17h :    débat animé par un spécialiste

18h      Made in Taiwan : Nathan and Oscar’s (Grand prix du Jury et prix du Public, FIFO 2007)

45 mn – Nouvelle Zélande – 2006
Version anglaise sous-titrée en français
Réalisation : Dan Salmon
Production : Georges Andews Productions

Grâce au test ADN, Nathan Rarere et Oscar Knightley, deux Polynésiens, découvrent que leurs ancêtres viennent pour l’un d’Eurasie de l’Est et d’Amérique, pour l’autre d’Eurasie Centrale et du Sud ! Ils décident alors de faire le voyage de leurs aïeux en sens inverse ! Ils nous emmènent ainsi aux îles Cook, au Vanuatu pour finalement s’arrêter à Taiwan.

Vendredi  3 Juin,
Le Faaamu, l’adoption à la Polynésienne.

14h      Marquisien mon frère (Prix du public, FIFO 2009)

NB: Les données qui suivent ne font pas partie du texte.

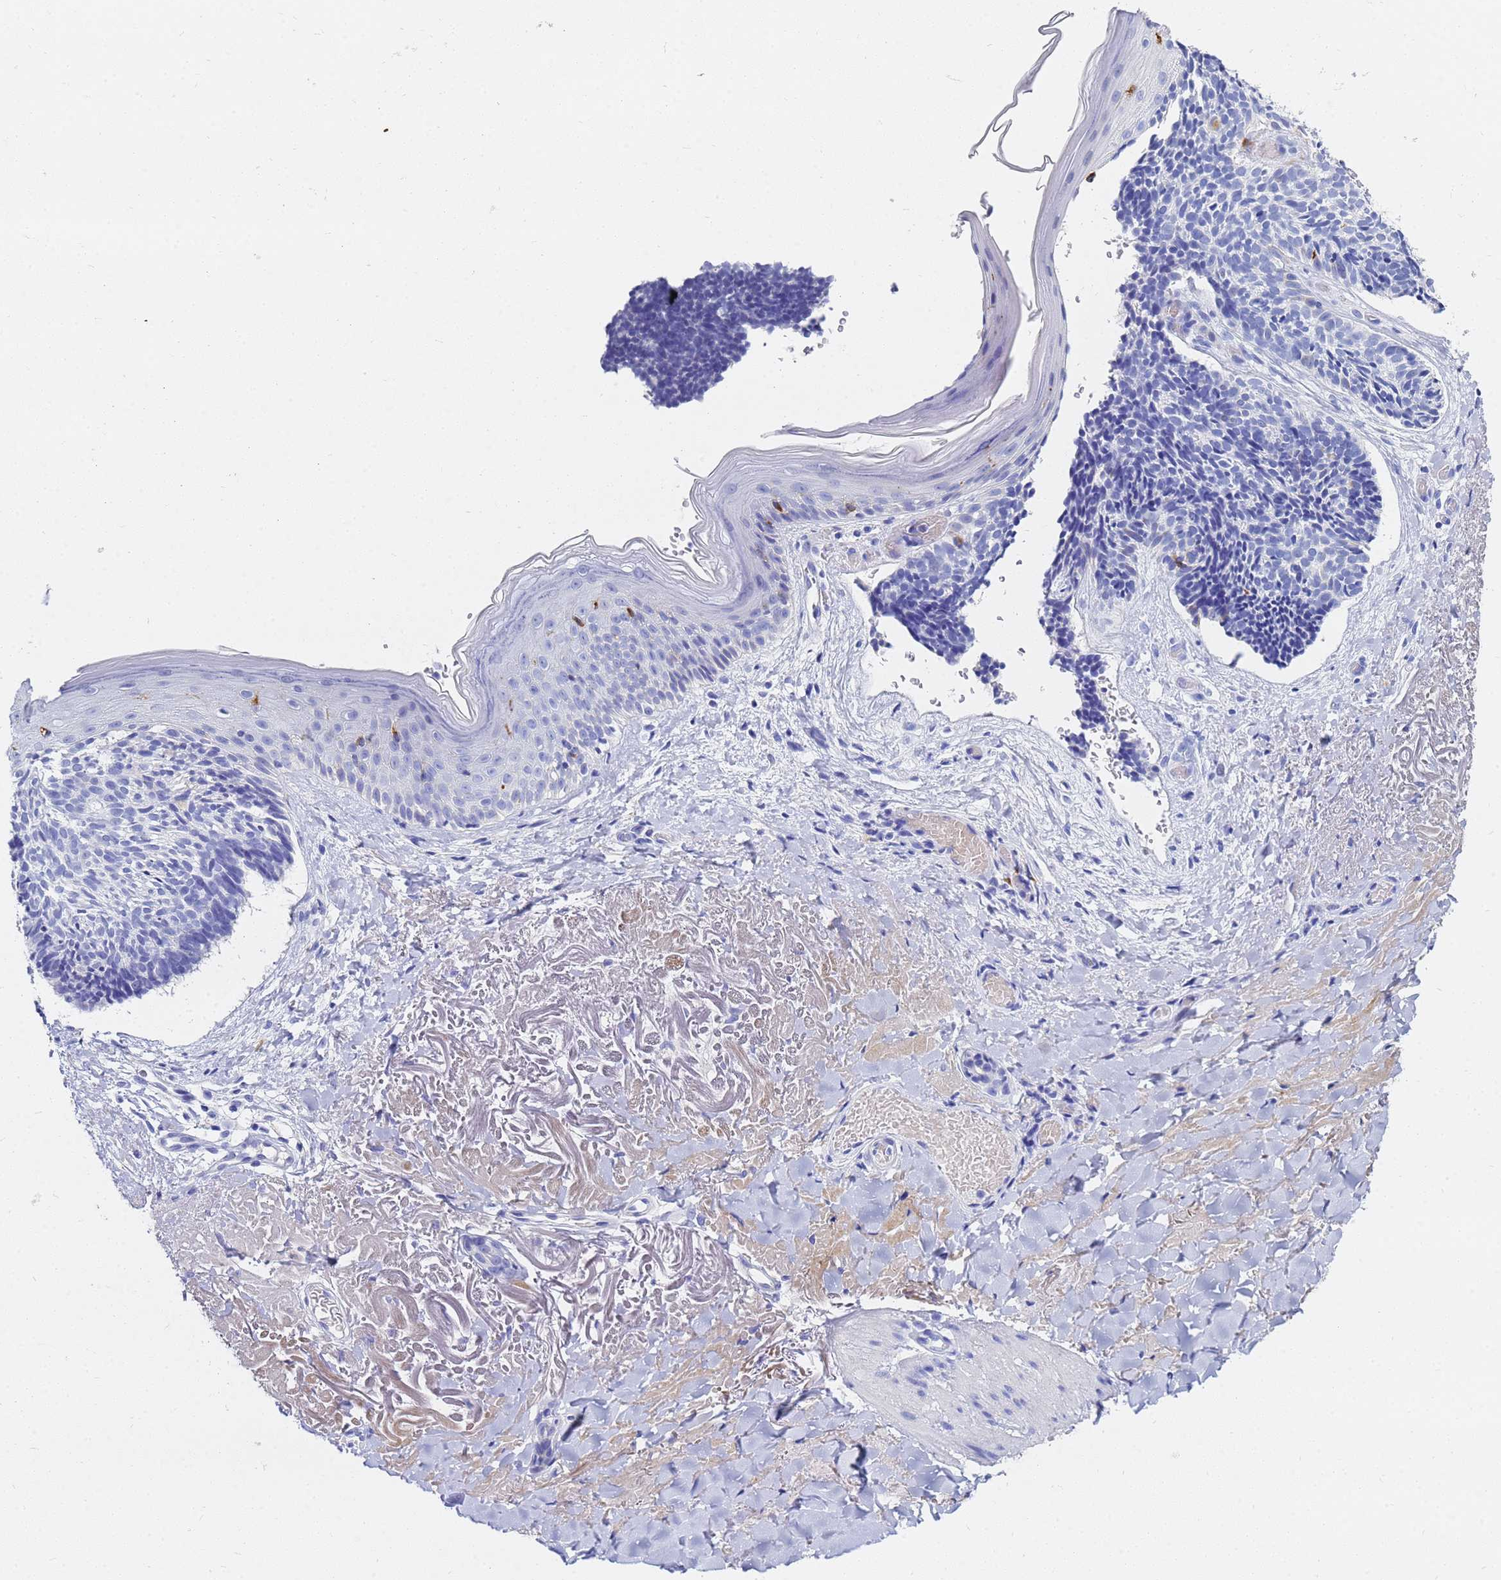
{"staining": {"intensity": "negative", "quantity": "none", "location": "none"}, "tissue": "skin cancer", "cell_type": "Tumor cells", "image_type": "cancer", "snomed": [{"axis": "morphology", "description": "Basal cell carcinoma"}, {"axis": "topography", "description": "Skin"}], "caption": "Human skin basal cell carcinoma stained for a protein using IHC shows no staining in tumor cells.", "gene": "C2orf72", "patient": {"sex": "male", "age": 84}}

53min-2008 Polynésie Française-
Réalisateur : Jacques Navarro-Rovira
Producteur : Bleu Lagon Productions & Grand Angle Productions
Version : française sous-titrée en anglais.

C’est l’histoire de deux frères marquisiens de l’île de Ua Pou. Pascal, l’aîné et Jean-Philippe. Le premier adopté par la famille du gendarme de Ua Pou part pour la Bretagne à l’âge de deux ans. Il fait toutes ses études en France. Après avoir travaillé pour le Ministère de la Défense, il revient définitivement sur son île, 25 ans plus tard, et retrouve sa famille biologique ; le second souffre d’une phobie pathologique de la mer et des bateaux, est pourtant aujourd’hui capitaine de goélette : deux destinées qui se sont croisées

15h      Terre Natale, retour à Rurutu (Prix du public, FIFO 2010)

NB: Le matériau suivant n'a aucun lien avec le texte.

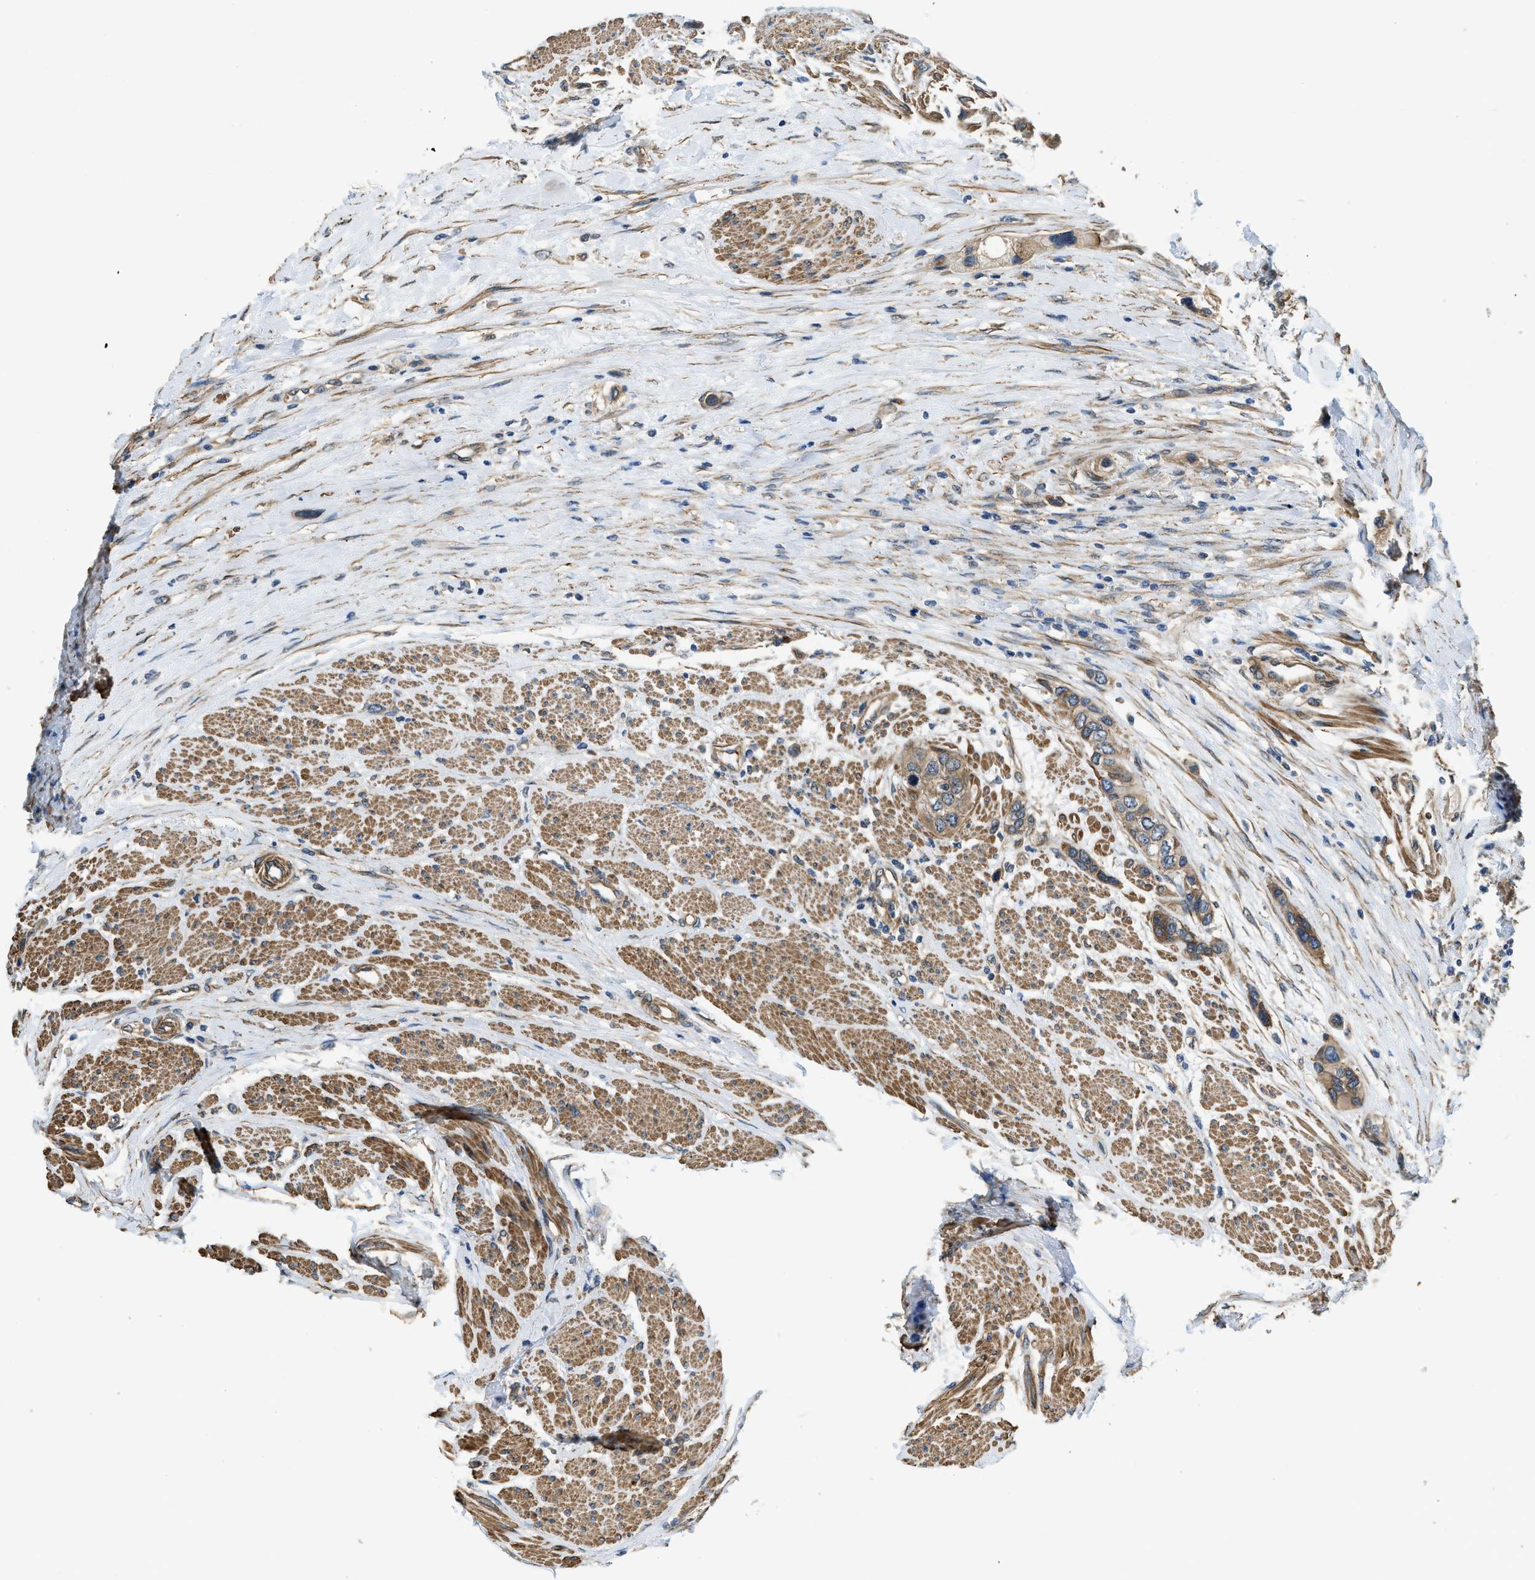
{"staining": {"intensity": "weak", "quantity": ">75%", "location": "cytoplasmic/membranous"}, "tissue": "urothelial cancer", "cell_type": "Tumor cells", "image_type": "cancer", "snomed": [{"axis": "morphology", "description": "Urothelial carcinoma, High grade"}, {"axis": "topography", "description": "Urinary bladder"}], "caption": "Urothelial carcinoma (high-grade) stained for a protein (brown) exhibits weak cytoplasmic/membranous positive staining in approximately >75% of tumor cells.", "gene": "CGN", "patient": {"sex": "female", "age": 56}}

Polynésie française – 2009 – 52 mn
Réalisateur : Jean-Michel Corillon
Production : Kwanza & Bleu Lagon Production & Canal Overseas
Version française sous-titrée en anglais

Maeva et Eteroa sont âgés de 23 et 20 ans. Frère et sœur de sang, ils sont nés sur l’île de Rurutu en Polynésie et ont été adoptés aux premières heures de la vie par un couple français. Ainsi, ils ont grandi loin de chez eux. Aujourd’hui ils s’interrogent, veulent connaître leur origine et leur culture, découvrir l’île qui les a vu naître. Ils ont décidé de franchir le pas, de partir à la découverte de leur île natale, pour un voyage initiatique qui les mènera bien plus loin qu’ils ne l’avaient imaginé…

16h      Conférence animée par Simone Grand avec la présence du Producteur, Mr Hervé Boitelle.
18h      TE HENUA E NOHO (Grand Prix du Jury, FIFO 2010)

NZ – 2009 – 80 mn
Réalisateur : Briar March
Production : On the Level productions
Version anglaise sous-titrée en français

Ce film suit la vie de trois personnes dans la communauté unique d’une île du Pacifique au moment où elles font face aux premiers effets dévastateurs du changement climatique, une terrible inondation. Vont-ils décider de rester sur leur l’île natale ou vont-ils déménager vers un nouveau pays inconnu, abandonnant leur culture et leur langue pour toujours

Hors les Murs
Délégation de la Polynésie

Dans le cadre de ses opérations hors les Murs, le FIFO, invité par la Délégation de la Polynésie, propose deux projections destinées au grand public, et plus particulièrement aux étudiants polynésiens. Seront présentés deux films du palmarès 2011 ; ces projections seront suivies de débats.

Mardi 7 Juin, 19h
Kuru, The science and the Sorcery

(Prix spécial, FIFO 2011)
Australie – 2010 – 52 mn
Réalisateur : Rob Bygott
Production : Siamese Production & SBS
Version anglaise sous-titrée en français

Des chercheurs ont enfin identifié « les prions », ce pathogène, cause de ce mal mystérieux, le « KURU », qui tue en Papouasie Nouvelle Guinée.

Suivi d’un débat animé par Simone Grand.

Jeudi 9 juin, 19h
Lucien Kimitete, un Homme de la Terre des Hommes

(Prix du Public, FIFO 2011)
Pf – 2010 – 52 mn
Réalisateur : Dominique Agniel
Production : L’envol Productions
Version française sous-titrée en anglais

Lucien Kimitete, disparu brutalement, reste pour les Marquisiens une figure emblématique dont ils veulent perpétuer la mémoire, car il a rendu à son peuple sa fierté et sa culture.

Suivi d’un débat animé par Manouche Lehartel en présence de la réalisatrice, Mme Dominique Agniel.